• RECORDS FOR THE TASK:
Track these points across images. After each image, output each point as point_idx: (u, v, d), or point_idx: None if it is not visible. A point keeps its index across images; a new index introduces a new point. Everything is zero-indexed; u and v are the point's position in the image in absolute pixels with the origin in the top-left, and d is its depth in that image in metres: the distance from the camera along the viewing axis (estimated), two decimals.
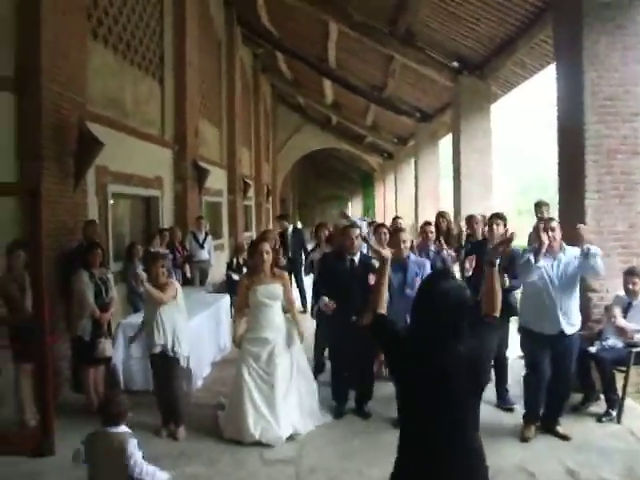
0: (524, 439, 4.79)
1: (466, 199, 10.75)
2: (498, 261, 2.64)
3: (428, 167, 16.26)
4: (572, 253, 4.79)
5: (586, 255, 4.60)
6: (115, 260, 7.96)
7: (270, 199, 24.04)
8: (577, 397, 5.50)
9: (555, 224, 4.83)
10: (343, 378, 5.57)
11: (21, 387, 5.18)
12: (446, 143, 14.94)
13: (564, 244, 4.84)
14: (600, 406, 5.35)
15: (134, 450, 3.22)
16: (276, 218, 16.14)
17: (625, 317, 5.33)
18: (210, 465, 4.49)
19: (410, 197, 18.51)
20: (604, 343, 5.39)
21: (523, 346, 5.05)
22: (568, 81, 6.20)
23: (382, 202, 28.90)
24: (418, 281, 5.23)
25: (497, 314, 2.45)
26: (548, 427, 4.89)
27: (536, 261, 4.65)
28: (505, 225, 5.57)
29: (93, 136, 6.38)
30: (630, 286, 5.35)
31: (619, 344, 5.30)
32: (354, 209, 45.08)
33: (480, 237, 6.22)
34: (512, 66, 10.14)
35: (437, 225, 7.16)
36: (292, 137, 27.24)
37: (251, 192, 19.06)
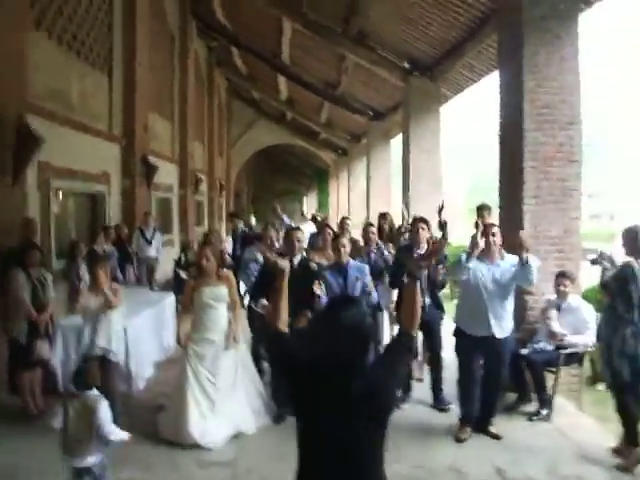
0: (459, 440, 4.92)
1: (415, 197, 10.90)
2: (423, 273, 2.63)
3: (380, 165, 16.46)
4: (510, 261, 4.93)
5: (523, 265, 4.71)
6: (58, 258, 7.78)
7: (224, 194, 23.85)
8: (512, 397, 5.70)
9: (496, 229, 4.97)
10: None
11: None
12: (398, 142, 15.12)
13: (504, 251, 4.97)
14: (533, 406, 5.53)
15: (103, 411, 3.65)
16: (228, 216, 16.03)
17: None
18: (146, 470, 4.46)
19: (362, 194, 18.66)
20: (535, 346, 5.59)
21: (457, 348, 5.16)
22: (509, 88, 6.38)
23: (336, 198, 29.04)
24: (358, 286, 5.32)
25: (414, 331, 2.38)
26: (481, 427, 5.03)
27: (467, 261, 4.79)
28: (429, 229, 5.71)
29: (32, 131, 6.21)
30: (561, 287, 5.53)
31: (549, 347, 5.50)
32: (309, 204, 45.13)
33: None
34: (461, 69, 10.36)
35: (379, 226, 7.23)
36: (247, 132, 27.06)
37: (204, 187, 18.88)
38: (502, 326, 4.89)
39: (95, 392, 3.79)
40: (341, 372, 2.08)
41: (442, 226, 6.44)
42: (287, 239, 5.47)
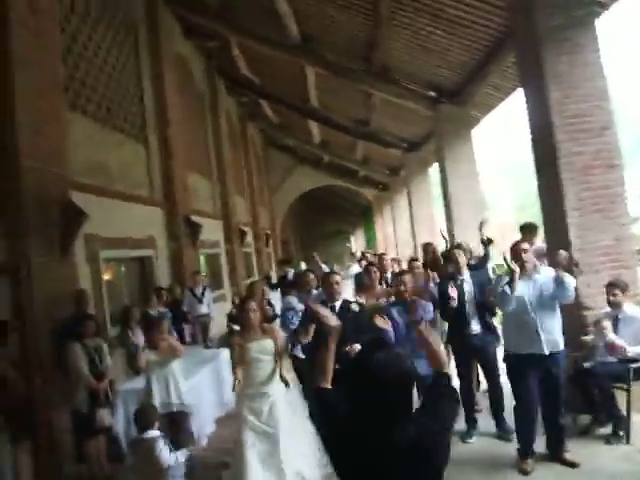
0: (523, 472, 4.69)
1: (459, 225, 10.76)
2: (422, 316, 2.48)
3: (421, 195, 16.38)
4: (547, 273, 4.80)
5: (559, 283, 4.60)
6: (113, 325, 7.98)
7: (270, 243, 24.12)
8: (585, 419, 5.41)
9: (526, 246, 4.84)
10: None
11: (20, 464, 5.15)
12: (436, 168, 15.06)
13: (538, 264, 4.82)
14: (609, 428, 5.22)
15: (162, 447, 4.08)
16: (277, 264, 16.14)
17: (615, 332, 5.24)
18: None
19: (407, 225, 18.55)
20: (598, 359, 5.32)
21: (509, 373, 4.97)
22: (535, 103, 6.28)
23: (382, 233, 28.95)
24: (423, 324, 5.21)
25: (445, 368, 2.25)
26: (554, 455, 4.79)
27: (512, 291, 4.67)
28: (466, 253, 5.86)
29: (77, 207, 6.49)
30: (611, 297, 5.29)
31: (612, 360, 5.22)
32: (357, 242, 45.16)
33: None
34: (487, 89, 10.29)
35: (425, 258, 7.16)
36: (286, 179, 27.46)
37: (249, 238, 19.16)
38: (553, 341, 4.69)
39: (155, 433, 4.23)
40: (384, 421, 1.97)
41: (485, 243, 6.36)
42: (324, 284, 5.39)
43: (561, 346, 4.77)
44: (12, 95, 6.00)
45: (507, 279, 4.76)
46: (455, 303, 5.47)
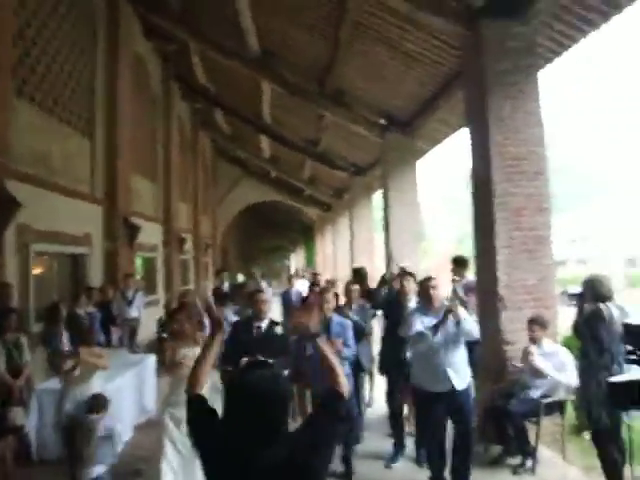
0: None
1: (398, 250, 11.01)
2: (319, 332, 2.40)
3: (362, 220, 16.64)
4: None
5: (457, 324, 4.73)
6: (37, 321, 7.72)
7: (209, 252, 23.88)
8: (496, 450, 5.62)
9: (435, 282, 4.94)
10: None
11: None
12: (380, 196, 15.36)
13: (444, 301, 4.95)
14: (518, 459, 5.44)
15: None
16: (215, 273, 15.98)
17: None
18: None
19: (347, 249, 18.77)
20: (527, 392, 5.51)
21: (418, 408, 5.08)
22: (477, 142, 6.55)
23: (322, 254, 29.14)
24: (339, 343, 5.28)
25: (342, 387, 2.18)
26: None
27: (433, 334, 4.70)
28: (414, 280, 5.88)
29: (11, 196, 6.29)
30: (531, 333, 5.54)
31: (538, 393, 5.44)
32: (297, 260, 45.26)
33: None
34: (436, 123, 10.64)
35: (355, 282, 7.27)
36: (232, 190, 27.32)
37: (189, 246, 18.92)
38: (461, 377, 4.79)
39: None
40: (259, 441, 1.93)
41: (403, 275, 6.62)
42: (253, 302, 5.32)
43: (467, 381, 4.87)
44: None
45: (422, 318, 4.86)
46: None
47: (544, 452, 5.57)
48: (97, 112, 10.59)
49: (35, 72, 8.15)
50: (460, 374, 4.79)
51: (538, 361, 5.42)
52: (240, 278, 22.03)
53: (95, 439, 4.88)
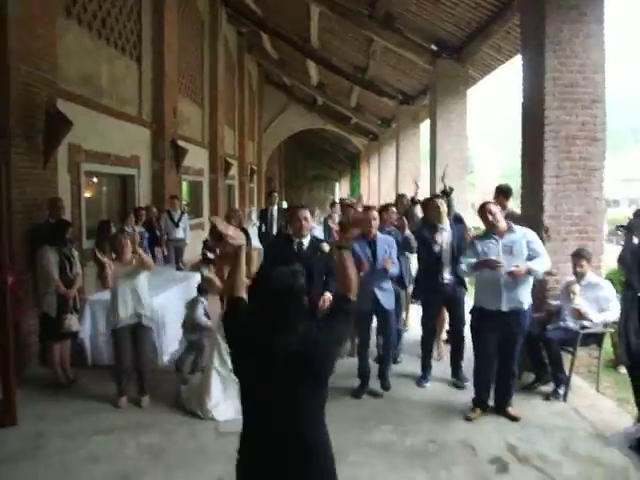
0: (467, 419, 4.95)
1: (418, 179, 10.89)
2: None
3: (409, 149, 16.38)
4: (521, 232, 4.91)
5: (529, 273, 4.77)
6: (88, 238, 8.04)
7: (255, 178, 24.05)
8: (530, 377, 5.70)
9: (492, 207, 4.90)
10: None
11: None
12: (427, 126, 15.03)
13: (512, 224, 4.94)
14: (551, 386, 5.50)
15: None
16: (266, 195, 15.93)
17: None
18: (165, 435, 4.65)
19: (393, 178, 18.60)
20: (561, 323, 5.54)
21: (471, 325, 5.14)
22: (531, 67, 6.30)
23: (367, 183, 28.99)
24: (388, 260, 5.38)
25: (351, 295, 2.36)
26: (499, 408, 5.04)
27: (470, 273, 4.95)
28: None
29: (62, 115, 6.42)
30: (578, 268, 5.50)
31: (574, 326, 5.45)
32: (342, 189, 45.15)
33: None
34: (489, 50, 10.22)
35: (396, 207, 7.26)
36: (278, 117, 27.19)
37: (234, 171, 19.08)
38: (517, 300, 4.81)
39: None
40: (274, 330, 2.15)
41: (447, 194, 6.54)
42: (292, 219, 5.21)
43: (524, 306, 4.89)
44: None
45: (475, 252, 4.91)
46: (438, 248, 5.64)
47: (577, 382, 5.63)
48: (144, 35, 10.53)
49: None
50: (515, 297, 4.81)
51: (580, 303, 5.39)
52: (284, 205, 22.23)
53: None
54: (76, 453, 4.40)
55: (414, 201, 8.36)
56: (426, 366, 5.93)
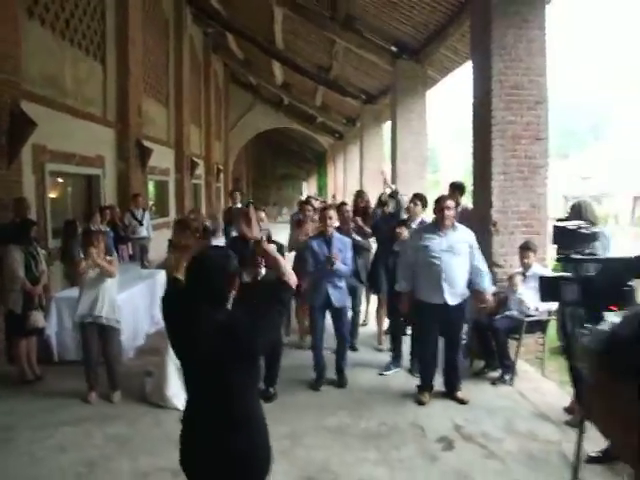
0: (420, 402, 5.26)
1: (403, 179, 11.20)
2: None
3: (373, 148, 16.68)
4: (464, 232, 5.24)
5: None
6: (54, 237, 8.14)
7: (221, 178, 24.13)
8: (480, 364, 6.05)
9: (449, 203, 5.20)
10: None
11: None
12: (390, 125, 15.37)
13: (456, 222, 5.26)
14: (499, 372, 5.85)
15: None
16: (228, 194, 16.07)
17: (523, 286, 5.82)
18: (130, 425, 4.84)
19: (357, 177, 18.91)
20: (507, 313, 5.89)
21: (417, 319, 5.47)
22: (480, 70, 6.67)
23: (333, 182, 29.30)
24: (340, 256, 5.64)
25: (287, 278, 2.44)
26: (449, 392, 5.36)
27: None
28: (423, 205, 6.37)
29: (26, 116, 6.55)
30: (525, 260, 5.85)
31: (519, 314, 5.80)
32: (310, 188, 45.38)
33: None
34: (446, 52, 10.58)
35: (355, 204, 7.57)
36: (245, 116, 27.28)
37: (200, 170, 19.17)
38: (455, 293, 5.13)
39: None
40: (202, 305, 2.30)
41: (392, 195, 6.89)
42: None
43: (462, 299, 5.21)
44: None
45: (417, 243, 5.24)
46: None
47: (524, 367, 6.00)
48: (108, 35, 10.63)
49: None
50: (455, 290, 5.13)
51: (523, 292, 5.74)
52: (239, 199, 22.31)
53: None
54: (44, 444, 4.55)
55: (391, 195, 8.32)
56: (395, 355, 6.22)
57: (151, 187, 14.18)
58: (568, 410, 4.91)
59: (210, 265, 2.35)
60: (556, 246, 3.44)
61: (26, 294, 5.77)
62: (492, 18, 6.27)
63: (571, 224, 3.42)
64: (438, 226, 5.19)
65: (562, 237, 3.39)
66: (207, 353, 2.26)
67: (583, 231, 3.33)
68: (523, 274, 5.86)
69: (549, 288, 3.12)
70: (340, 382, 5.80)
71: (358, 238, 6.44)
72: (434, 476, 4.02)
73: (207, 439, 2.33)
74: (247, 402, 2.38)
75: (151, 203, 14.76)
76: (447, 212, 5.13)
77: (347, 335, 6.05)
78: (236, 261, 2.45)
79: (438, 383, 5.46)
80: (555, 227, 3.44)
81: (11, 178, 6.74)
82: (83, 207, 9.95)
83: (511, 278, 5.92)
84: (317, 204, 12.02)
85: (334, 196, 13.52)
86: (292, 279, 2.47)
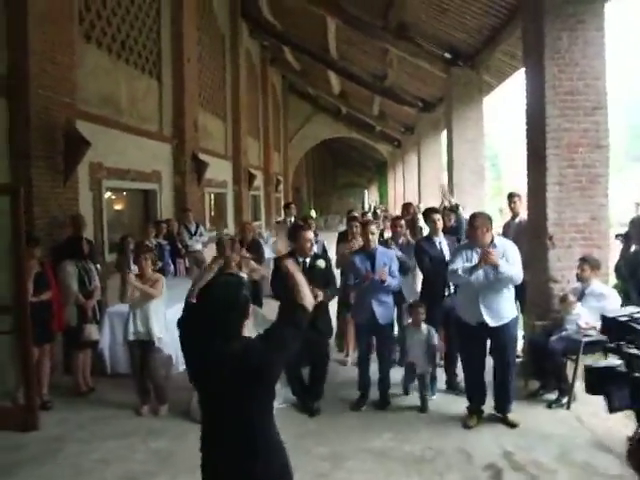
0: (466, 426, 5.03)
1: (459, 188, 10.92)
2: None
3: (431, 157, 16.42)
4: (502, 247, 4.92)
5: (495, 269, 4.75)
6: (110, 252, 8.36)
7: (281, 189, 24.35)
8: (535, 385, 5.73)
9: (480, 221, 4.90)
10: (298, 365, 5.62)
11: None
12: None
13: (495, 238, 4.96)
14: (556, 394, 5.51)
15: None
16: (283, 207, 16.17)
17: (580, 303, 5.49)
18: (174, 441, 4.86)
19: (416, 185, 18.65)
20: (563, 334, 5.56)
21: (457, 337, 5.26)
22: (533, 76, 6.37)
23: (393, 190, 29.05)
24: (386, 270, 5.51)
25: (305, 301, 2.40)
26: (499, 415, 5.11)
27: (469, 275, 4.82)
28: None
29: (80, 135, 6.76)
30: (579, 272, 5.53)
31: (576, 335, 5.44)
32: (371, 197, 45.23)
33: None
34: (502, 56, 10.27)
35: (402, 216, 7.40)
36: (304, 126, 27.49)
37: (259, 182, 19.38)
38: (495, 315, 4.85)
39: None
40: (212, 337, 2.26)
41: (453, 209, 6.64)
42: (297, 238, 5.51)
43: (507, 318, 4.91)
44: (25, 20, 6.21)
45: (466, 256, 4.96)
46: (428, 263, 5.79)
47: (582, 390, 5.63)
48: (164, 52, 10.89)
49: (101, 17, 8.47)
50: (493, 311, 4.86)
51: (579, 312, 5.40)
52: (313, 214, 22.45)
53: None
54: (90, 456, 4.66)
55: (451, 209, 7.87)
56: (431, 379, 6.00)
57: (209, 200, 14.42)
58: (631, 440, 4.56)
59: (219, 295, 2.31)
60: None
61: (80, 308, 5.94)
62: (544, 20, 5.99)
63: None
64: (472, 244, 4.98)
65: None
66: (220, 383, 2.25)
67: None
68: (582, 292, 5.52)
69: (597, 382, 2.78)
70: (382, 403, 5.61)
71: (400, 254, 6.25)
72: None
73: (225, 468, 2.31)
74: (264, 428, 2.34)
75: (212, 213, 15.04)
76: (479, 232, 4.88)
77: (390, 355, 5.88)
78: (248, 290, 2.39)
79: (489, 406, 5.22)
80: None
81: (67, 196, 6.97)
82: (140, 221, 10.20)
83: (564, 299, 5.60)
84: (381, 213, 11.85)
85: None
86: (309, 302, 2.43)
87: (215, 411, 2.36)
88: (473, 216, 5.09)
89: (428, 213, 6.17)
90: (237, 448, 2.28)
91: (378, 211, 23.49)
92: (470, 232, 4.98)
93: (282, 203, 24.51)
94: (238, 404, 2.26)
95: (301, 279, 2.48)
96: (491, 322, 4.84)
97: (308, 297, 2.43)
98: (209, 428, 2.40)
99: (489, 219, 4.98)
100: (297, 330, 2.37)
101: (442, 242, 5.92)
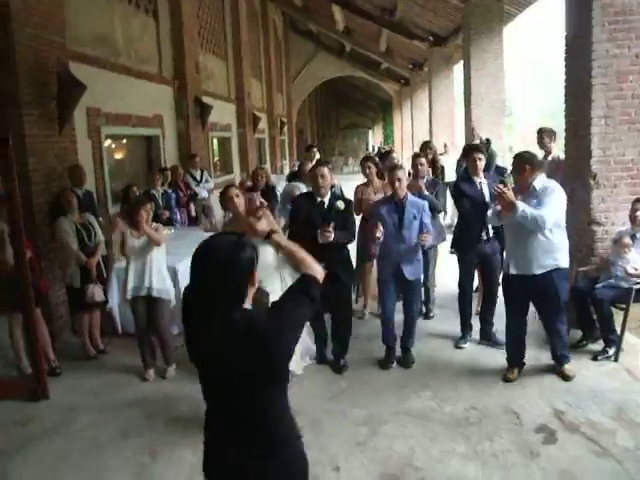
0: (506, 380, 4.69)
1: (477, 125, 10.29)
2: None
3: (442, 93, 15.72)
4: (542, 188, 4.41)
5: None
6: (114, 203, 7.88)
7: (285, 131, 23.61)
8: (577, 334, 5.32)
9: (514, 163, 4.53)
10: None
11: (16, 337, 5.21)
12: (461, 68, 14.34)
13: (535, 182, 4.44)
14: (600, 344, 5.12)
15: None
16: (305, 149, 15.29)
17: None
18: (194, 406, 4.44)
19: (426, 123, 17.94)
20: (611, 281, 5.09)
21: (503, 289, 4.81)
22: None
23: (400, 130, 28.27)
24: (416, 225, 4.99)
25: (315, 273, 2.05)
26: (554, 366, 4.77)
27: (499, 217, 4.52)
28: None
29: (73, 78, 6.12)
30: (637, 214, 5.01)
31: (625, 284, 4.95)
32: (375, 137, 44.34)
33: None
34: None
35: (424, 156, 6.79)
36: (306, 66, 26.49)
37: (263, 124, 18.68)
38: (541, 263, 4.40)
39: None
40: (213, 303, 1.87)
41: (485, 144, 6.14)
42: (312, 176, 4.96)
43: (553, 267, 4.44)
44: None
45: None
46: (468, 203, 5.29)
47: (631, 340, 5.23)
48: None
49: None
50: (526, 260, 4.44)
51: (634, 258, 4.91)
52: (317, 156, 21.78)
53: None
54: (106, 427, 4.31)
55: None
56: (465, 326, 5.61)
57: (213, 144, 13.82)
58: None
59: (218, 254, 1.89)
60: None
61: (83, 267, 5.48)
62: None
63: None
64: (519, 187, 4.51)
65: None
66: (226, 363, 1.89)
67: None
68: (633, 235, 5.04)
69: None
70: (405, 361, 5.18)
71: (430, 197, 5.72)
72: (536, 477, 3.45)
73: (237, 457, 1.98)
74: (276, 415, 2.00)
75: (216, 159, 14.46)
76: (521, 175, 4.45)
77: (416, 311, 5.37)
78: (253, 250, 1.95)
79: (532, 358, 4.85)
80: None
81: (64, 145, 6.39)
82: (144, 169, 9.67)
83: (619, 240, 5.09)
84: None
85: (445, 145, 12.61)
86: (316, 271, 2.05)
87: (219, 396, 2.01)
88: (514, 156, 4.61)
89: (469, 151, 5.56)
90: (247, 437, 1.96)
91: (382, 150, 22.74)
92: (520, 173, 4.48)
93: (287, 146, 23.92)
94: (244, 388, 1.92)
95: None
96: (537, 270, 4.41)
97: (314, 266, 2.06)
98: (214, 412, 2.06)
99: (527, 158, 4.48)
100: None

• EXERCISE BRIEF:
Repeat exactly the lines from the start of the entries down to the line with "23: (382, 202, 28.90)", keeping both ends but none of the pictures.

• FINISHED TASK:
Track these points across images. After each image, output each point as point_idx: (u, v, d), or point_idx: None if it is not visible. A point keeps its index across images; a new index introduces a new point. Everything is zero-indexed; u and v are the point's position in the image in absolute pixels with the origin in the top-left, and d is its depth in that image in metres: the distance from the camera along the viewing axis (estimated), two decimals.
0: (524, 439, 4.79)
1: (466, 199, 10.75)
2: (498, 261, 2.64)
3: (428, 167, 16.26)
4: (572, 253, 4.79)
5: (586, 255, 4.60)
6: (115, 260, 7.96)
7: (270, 199, 24.04)
8: (577, 397, 5.50)
9: (555, 224, 4.83)
10: (343, 378, 5.57)
11: (21, 387, 5.18)
12: (446, 143, 14.94)
13: (564, 244, 4.84)
14: (600, 406, 5.35)
15: (134, 450, 3.22)
16: (276, 218, 16.14)
17: (625, 317, 5.33)
18: (210, 465, 4.49)
19: (410, 197, 18.51)
20: (604, 343, 5.39)
21: (523, 346, 5.05)
22: (568, 81, 6.20)
23: (382, 202, 28.90)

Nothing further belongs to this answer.